A maior parte das escolas até contribui para que esse rito seja integrado por modos de aproximação, mais civilizados do que foram no passado. Em São Paulo, a Faculdade do Largo São Francisco, tem a "peruada", uma passeata de calouros, sempre muito ruidosa. O paulistano tem mostrado compreensão pela brincadeira. Acostumou-se a ver nela uma diversão, embora torne o trânsito ruim, muito ruim.
É triste admitir que o trote também se presta a pessoas mal formadas, sem respeito pelo ser humano, para a humilhação do calouro, em extremos intoleráveis. Segundo as aparências, é o que aconteceu na Faculdade de Medicina de Mogi das Cruzes, sobretudo quando se pensa que estamos falando de futuros médicos. De tempos em tempos tais excessos se repetem, mais nos cursos clássicos (engenharia, medicina e direito) que em outros, quando um grupo, geralmente pequeno, de veteranos resolve mostrar suas insuficiências mentais.
Do rito de recebimento passam ao abuso. Descambam para a ilegalidade. Não raro para a criminalidade. Com o domínio sobre o calouro, explodem todos os complexos.
Duas anotações cabem a esse respeito. A primeira é a da excepcionalidade das situações flagrantemente abusivas. Em grande parte, porque o calouro participa da agitação, pois logo estará do outro lado da festa.

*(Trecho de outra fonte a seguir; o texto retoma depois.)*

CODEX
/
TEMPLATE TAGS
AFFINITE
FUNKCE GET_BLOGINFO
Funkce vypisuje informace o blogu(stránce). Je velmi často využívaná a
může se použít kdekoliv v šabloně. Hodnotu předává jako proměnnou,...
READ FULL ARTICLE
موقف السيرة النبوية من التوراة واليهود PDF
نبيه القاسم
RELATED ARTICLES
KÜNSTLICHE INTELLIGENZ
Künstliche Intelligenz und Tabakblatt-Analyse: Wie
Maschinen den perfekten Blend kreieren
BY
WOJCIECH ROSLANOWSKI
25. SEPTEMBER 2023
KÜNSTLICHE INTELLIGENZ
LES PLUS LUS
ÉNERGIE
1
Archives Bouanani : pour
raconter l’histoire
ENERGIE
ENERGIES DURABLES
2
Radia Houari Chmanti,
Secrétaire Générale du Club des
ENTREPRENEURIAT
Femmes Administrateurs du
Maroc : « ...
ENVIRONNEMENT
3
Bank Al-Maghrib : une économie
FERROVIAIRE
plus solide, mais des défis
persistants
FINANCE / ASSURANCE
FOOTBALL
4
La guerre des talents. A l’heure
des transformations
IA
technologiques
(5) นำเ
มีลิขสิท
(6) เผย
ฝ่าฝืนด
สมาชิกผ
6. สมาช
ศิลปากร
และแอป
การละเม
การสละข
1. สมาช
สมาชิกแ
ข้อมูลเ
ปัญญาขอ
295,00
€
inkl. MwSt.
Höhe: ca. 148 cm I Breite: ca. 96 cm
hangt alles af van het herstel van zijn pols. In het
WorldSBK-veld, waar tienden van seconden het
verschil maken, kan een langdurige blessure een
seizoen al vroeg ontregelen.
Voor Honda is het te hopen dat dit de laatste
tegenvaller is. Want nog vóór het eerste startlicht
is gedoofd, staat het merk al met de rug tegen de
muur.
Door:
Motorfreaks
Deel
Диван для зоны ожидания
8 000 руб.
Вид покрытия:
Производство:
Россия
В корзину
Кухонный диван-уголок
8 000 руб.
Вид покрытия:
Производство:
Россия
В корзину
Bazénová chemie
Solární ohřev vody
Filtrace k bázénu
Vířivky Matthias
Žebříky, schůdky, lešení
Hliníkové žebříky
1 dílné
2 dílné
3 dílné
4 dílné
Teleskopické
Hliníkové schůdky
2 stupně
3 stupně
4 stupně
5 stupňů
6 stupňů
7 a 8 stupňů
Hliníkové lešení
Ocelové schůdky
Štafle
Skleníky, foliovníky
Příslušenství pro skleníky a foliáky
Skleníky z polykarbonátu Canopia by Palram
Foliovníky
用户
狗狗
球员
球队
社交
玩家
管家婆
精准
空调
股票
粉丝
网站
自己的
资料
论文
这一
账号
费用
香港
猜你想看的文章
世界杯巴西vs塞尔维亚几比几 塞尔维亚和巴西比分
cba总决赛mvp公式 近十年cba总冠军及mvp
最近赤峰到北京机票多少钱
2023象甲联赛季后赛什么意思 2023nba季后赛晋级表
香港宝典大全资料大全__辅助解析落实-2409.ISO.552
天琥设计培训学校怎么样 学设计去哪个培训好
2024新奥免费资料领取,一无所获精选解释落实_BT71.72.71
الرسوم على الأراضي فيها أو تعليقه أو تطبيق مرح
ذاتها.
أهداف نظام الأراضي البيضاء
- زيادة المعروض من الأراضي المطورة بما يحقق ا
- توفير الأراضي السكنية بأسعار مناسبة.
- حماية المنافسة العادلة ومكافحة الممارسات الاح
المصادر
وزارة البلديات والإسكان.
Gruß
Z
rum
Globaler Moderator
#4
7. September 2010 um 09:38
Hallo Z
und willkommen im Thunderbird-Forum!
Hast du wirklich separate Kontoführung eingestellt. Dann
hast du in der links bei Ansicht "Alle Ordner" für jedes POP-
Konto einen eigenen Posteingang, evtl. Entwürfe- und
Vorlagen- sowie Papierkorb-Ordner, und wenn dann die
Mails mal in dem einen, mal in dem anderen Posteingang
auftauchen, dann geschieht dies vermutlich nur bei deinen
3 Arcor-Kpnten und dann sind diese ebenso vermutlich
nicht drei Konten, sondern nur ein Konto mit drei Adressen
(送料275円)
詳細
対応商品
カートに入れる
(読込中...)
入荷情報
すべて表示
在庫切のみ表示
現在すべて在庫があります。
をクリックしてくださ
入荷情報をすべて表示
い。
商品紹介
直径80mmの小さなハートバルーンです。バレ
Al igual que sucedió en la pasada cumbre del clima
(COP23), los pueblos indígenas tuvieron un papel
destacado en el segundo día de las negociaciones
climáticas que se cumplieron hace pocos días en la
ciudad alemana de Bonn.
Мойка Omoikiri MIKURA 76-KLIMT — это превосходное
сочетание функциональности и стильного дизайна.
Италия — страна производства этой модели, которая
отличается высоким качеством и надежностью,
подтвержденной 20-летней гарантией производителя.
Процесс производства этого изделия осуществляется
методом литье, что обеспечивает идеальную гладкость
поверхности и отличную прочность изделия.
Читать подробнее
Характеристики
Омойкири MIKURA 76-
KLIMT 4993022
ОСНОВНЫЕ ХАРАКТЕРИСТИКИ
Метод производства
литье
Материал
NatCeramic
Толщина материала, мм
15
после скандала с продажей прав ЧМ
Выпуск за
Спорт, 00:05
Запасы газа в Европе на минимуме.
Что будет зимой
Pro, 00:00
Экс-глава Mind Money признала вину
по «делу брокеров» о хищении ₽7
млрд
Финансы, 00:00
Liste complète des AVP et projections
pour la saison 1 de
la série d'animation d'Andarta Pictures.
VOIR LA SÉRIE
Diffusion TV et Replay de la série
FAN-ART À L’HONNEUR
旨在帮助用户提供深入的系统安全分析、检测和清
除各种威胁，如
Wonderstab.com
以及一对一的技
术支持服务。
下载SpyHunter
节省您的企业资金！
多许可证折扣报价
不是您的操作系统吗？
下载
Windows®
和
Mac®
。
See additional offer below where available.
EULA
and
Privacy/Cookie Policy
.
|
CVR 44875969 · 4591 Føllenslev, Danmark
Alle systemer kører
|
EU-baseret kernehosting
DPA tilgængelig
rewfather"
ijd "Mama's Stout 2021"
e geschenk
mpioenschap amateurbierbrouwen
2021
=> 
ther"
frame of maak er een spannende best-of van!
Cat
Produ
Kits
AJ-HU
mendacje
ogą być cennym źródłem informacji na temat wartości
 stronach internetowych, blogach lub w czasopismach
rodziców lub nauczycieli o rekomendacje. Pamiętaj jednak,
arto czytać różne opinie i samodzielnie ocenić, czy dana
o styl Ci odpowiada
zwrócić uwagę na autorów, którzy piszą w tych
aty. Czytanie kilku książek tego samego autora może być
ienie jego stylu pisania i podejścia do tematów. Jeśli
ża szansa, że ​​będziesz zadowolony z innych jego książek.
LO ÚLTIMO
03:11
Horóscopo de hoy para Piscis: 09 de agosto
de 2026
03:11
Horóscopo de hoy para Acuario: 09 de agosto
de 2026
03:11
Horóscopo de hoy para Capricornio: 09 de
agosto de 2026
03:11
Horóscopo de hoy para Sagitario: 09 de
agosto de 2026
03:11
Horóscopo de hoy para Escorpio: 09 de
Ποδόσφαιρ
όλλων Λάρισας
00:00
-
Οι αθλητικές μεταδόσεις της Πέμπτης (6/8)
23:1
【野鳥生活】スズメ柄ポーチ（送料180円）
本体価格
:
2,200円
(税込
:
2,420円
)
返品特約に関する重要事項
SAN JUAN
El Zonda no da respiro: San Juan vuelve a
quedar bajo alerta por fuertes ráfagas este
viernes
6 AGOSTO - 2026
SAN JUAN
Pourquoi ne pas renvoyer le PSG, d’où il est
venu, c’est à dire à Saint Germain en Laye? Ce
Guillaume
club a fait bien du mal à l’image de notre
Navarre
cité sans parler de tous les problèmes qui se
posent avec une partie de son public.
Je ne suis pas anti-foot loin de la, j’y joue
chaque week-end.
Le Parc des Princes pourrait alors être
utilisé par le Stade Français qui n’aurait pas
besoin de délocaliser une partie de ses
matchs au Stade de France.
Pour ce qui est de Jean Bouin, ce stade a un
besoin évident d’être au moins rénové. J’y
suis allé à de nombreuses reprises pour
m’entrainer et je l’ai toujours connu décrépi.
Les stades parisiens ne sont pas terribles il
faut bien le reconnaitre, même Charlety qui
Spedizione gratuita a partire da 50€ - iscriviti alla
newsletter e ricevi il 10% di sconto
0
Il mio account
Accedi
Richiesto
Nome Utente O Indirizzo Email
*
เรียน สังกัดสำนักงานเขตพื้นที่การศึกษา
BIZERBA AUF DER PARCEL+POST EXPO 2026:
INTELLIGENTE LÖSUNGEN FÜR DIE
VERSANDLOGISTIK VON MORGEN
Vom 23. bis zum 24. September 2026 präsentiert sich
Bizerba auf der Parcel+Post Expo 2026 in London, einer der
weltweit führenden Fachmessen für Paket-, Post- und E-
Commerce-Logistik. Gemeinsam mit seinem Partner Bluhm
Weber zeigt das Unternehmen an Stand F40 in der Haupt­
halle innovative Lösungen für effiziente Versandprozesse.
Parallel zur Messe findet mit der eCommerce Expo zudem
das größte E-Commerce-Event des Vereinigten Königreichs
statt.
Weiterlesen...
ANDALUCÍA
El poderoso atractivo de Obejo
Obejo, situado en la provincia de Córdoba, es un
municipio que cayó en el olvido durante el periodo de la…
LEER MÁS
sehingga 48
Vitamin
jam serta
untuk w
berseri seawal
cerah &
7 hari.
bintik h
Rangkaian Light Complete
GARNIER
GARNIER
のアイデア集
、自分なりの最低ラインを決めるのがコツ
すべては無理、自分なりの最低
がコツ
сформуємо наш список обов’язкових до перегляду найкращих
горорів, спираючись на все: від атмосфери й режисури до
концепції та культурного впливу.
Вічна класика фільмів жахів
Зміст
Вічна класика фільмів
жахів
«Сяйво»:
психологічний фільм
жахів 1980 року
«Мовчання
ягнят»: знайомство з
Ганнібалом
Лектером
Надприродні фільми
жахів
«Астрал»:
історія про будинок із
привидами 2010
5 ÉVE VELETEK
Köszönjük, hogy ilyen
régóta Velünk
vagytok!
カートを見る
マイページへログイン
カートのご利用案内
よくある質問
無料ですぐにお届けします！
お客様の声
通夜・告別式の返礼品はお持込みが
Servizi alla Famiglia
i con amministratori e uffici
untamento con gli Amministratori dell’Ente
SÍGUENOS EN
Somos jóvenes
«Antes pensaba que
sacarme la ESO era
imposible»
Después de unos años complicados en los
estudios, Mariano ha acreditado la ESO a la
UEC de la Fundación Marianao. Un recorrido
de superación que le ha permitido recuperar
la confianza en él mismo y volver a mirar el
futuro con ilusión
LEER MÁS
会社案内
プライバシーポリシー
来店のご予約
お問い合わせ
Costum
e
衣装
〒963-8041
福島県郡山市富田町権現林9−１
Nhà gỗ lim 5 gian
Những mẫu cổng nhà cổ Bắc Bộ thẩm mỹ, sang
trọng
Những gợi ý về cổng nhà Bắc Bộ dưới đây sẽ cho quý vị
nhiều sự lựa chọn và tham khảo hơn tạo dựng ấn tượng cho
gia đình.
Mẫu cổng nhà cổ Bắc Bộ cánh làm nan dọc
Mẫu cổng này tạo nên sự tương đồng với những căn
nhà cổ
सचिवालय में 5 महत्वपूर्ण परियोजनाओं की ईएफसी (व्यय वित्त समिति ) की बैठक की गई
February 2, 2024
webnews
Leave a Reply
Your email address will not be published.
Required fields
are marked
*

A segunda é a de que se o trote fosse, verdadeiramente, uma prática reprovável, não teria sobrevivido ao longo dos séculos. Mesmo considerando estas duas anotações, é absolutamente inaceitável que o veterano imponha condutas que causam dano à saúde do calouro, à sua vida ou o atinjam em sua dignidade pessoal, independente do sexo.
Sob esse ângulo o que terá acontecido em Mogi das Cruzes não pode ser aceito, nem pela universidade nem pelas próprias agremiações acadêmicas das várias carreiras. É da tradição do ensino superior no Brasil que muitas manifestações coletivas dos alunos têm contribuído para a defesa dos menos favorecidos pela fortuna ou dos vitimados por órgãos oficiais. Por isso a punição dos excessos corresponderá à preservação do que há de melhor na tradição universitária.